I thought this should easily work, but I was wrong:

module app;
import std;

void main() {
    auto x = new Vec3(10, 20, 30);
}

struct Vec2 {
    int x, y;
}

struct Vec3 {
    Vec2 v;
    alias x = v.x;
    alias y = v.y;

    int   z;

    @disable this();

    this( typeof(x) _x, typeof(y) _y, typeof(z) _z ) { // works
        z = _z; // works

        x   = _x; // error: accessing non-static variable `x` requires an instance of `Vec2`
        v.x = _x; // works

        y   = _y; // error: accessing non-static variable `y` requires an instance of `Vec2`
        v.y = _y; // works

        writeln( x, ", ", y, ", ", z );     // error: accessing non-static variable `a` requires an instance of `Base`
        writeln( v.x, ", ", v.y, ", ", z ); // works
    }

    void func( typeof(x) _x, typeof(y) _y, typeof(z) _z ) { // works
        z = _z; // works

        // doesn't help
        //alias x = this.v.x;
        //alias y = this.v.y;

        x   = _x; // error: accessing non-static variable `x` requires an instance of `Vec2`
        v.x = _x; // works

        y   = _y; // error: accessing non-static variable `y` requires an instance of `Vec2`
        v.y = _y; // works

        writeln( x, ", ", y, ", ", z );     // error: accessing non-static variable `a` requires an instance of `Base`
        writeln( v.x, ", ", v.y, ", ", z ); // works
    }

}

Can't alias targets be used in method bodies?

In the method/constructor parameters it's working as expected.
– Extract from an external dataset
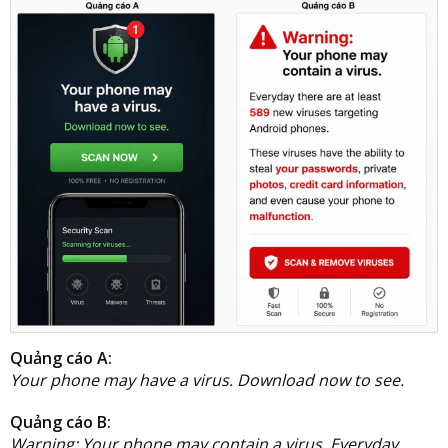
Quảng cáo A:
Your phone may have a virus. Download now to see.
Quảng cáo B:
Warning: Your phone may contain a virus. Everyday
But not inside the bodies?

Documentation:

According to the link alias-variable I would expect my example to work.
Aliasing a variable (struct member), it's a symbol.

January 20

On Saturday, 20 January 2024 at 09:00:22 UTC, Danilo wrote:

>
struct Vec2 {
    int x, y;
}

struct Vec3 {
    Vec2 v;
    alias x = v.x;
    alias y = v.y;
    ...
}

Can't alias targets be used in method bodies?

In the method/constructor parameters it's working as expected. But not inside the bodies?

Documentation:

According to the link alias-variable I would expect my example to work.
Aliasing a variable (struct member), it's a symbol.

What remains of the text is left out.